La domanda dunque è se le obbligazioni offrano un buon valore a questi livelli. È sempre una domanda a cui è difficile dare risposta. Io mi chiederei se il rendimento potenziale del reddito fisso oggi è sufficiente a compensare i rischi percepiti. Io credo che il rischio per il capitale derivante da un aumento dei tassi di interesse in questo momento sia molto più basso, i rischi di insolvenza non sono variati molto e le prospettive economiche globali non sono così deboli da spingere i premi per il rischio di credito al rialzo. Inoltre, credo che l’andamento dei mercati potrebbe rendere le obbligazioni ancora più costose prima che cambi qualcosa. Come abbiamo già detto, la tendenza della domanda e dell’offerta in molti Paesi rappresenta un fattore positivo in questo senso. È realistico concludere che il livello degli spread di credito in molti mercati possa ritornare sui livelli del primo semestre del 2018. Questo significa un potenziale restringimento degli spread di 15-20 punti base nei mercati del credito investment grade e di 50-75 punti base nei mercati high yield. L’indice sulle obbligazioni dei mercati emergenti in valuta forte che seguo, il JP Morgan Global Diversified Index, forse ha anticipato la situazione. Il debito dei mercati emergenti ha iniziato a recuperare prima dei mercati del credito dei Paesi sviluppati, ma è possibile un nuovo restringimento dagli attuali 340 p.b. a 300 p.b. circa.
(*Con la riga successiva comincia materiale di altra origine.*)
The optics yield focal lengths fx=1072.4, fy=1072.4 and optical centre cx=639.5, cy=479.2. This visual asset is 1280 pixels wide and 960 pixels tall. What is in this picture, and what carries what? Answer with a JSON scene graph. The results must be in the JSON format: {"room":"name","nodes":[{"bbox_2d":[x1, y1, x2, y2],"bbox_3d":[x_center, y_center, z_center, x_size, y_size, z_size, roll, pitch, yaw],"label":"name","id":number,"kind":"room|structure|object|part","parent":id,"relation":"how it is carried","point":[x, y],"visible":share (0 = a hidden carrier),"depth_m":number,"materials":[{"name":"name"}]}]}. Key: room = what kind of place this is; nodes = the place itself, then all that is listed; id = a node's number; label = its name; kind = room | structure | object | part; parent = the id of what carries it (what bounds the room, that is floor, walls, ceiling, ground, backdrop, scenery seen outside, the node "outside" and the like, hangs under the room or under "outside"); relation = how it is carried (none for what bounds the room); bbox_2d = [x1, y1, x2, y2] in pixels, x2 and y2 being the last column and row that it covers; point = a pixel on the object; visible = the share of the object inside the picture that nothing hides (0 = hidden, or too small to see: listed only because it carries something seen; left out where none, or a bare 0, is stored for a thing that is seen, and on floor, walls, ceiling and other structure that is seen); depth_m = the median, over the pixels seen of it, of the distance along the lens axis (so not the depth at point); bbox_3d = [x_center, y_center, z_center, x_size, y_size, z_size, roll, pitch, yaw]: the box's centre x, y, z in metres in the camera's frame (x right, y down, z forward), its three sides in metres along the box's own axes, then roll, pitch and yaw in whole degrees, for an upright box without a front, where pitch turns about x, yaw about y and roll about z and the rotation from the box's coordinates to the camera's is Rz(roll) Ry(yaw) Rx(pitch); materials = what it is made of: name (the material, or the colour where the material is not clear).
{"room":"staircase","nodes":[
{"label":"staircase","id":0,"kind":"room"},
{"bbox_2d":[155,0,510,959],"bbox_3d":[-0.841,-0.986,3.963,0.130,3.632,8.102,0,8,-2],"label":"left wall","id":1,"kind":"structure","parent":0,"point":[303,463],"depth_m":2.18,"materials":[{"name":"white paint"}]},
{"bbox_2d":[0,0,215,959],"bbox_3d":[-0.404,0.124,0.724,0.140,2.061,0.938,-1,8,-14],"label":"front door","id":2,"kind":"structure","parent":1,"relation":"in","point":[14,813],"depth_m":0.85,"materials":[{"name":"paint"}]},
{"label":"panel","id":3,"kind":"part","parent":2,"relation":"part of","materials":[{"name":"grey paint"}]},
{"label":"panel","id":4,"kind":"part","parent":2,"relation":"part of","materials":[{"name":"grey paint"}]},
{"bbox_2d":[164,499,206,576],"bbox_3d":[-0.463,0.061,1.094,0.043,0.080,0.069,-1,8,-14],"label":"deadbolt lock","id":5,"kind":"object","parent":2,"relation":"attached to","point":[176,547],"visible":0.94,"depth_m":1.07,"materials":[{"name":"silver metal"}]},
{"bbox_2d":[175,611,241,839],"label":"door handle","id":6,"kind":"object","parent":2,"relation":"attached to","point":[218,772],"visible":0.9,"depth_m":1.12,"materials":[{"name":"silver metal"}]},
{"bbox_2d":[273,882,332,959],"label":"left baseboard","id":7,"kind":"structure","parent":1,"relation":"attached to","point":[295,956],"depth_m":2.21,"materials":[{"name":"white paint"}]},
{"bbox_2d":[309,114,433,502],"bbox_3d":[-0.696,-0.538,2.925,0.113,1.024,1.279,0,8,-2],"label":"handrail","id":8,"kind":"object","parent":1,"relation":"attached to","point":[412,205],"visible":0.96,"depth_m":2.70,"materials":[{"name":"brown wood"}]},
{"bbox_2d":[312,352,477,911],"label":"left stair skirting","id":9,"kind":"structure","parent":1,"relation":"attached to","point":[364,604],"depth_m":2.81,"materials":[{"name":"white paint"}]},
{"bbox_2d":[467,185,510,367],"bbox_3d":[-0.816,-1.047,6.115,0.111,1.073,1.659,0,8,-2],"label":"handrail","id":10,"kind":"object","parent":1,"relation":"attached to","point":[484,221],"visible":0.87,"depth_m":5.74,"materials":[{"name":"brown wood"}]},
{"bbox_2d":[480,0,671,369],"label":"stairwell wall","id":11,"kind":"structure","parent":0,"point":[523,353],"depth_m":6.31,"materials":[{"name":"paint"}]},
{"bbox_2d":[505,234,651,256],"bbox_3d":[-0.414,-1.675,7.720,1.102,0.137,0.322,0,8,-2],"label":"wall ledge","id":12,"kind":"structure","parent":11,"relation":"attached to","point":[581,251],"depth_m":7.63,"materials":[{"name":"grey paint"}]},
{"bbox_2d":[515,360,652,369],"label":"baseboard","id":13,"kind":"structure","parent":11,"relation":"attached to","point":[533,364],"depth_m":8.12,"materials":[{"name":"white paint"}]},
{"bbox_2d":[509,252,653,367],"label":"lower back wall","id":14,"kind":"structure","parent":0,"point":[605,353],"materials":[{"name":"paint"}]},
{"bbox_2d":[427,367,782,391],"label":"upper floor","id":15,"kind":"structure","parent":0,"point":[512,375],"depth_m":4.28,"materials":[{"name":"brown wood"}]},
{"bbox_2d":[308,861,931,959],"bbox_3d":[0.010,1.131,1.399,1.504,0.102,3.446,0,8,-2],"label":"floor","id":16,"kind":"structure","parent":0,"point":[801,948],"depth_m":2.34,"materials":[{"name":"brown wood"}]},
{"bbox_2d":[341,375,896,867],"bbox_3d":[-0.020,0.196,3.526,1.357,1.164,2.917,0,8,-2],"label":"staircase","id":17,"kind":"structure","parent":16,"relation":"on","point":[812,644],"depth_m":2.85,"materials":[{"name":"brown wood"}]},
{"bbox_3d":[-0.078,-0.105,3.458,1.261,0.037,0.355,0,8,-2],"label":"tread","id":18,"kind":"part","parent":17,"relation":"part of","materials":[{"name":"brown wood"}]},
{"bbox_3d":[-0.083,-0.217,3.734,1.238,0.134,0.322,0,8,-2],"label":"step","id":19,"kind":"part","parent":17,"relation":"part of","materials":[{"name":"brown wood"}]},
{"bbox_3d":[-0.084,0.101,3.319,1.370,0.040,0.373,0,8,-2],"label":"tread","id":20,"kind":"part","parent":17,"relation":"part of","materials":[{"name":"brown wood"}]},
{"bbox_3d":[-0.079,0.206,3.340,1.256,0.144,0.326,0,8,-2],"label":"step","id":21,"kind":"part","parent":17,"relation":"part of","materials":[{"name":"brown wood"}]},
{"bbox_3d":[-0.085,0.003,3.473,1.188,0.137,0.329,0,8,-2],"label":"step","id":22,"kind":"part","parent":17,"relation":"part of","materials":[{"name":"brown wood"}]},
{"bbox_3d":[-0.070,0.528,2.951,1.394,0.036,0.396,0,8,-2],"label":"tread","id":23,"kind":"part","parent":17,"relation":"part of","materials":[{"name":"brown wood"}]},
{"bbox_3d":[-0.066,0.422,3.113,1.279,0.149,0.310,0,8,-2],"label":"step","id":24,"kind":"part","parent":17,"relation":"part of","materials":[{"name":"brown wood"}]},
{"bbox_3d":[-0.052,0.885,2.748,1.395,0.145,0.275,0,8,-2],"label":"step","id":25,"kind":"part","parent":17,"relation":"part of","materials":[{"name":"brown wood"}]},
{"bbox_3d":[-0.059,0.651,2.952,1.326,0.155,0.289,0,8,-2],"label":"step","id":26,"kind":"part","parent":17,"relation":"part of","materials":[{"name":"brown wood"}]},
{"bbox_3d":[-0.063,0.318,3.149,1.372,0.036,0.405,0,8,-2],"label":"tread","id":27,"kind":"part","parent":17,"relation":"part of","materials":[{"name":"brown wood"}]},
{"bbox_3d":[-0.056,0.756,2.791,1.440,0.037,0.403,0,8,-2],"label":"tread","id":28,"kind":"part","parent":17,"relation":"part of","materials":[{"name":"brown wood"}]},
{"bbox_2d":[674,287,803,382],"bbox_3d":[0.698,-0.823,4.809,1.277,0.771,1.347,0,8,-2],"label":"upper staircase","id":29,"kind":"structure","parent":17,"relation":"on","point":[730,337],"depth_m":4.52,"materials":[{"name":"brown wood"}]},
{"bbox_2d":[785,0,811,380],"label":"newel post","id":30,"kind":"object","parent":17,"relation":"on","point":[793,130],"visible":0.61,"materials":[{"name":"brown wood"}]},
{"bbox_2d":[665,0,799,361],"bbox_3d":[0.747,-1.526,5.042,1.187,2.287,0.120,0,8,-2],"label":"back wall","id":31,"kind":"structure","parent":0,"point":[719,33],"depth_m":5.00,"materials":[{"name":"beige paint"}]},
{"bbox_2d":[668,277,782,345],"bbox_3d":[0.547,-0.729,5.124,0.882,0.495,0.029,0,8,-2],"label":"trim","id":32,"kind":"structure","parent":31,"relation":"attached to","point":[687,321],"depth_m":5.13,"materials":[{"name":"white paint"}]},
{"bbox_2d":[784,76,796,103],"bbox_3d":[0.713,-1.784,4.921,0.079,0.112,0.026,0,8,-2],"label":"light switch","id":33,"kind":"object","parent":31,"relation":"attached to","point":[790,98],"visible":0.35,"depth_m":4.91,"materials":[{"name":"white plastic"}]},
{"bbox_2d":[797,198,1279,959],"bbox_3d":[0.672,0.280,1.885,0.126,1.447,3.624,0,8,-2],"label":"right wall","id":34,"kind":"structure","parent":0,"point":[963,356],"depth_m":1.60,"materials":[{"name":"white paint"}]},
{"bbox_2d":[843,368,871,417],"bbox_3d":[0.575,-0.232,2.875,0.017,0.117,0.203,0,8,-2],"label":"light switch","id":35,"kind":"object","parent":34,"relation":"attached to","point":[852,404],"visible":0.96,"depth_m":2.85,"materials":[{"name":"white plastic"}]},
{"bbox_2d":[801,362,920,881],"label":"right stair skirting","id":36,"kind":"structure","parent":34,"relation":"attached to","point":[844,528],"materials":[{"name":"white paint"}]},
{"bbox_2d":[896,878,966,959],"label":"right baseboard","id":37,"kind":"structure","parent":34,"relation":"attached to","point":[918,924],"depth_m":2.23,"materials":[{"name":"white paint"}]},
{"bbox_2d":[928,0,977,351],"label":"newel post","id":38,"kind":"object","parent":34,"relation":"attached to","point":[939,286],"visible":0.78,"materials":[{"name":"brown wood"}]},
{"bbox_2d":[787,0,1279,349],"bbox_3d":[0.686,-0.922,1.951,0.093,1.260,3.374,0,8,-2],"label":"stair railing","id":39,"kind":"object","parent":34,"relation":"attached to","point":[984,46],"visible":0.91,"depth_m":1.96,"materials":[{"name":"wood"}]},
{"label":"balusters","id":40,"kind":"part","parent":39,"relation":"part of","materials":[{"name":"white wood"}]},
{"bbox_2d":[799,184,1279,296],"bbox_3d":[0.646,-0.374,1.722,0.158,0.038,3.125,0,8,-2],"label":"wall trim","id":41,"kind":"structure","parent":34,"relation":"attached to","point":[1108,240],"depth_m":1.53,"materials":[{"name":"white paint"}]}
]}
La Federal Reserve potrebbe cambiare orientamento?

Il rischio per questa visione rialzista sui rendimenti obbligazionari dipende principalmente da un cambiamento nell’approccio della banca centrale americana. Tuttavia è piuttosto difficile che la Federal Reserve cambi idea, pertanto c’è valore nella “Fed put”. L’inflazione dovrebbe risalire. Anche in tal caso, tra i circoli della politica monetaria, c’è chi ritiene che sia tollerabile (se non auspicabile) un periodo di inflazione oltre il target. Appare alquanto improbabile in questo momento che le aspettative inflazionistiche improvvisamente si impennino e oggi, se si pensa a un possibile errore di politica monetaria, preoccupa di più un’eventuale stretta eccessiva da parte della Federal Reserve che un allentamento. C’è comunque la possibilità che l’economia americana continui alla massima capacità, con un aumento dell’occupazione e dei salari. Queste dinamiche potrebbero invertire la recente direzione degli yield obbligazionari e portare a un moderato aumento dei tassi di breakeven per il segmento indicizzato all’inflazione. Negli ultimi anni, diversi economisti avevano previsto un aumento dell’inflazione e dei tassi di interesse ma generalmente non hanno avuto ragione, oppure l’hanno avuta solo per un breve periodo di tempo.

Non mi stancherò mai di ripetere che uno degli strumenti che hanno riportato le migliori performance nel 2018 sono i Bund trentennali, che hanno iniziato l’anno con uno yield-to- maturity dell’1,3% per produrre un rendimento complessivo vicino al 10%. I fondi obbligazionari diversificati a gestione attiva, che sono in grado di coprire il rischio di credito e di interesse e che privilegiano gli strumenti con le migliori performance, possono offrire un rendimento complessivo superiore allo yield. In una realtà caratterizzata da bassi tassi di interesse, molto dipende dalla sensibilità dell’obbligazione alle variazioni delle prospettive dei tassi e del credito.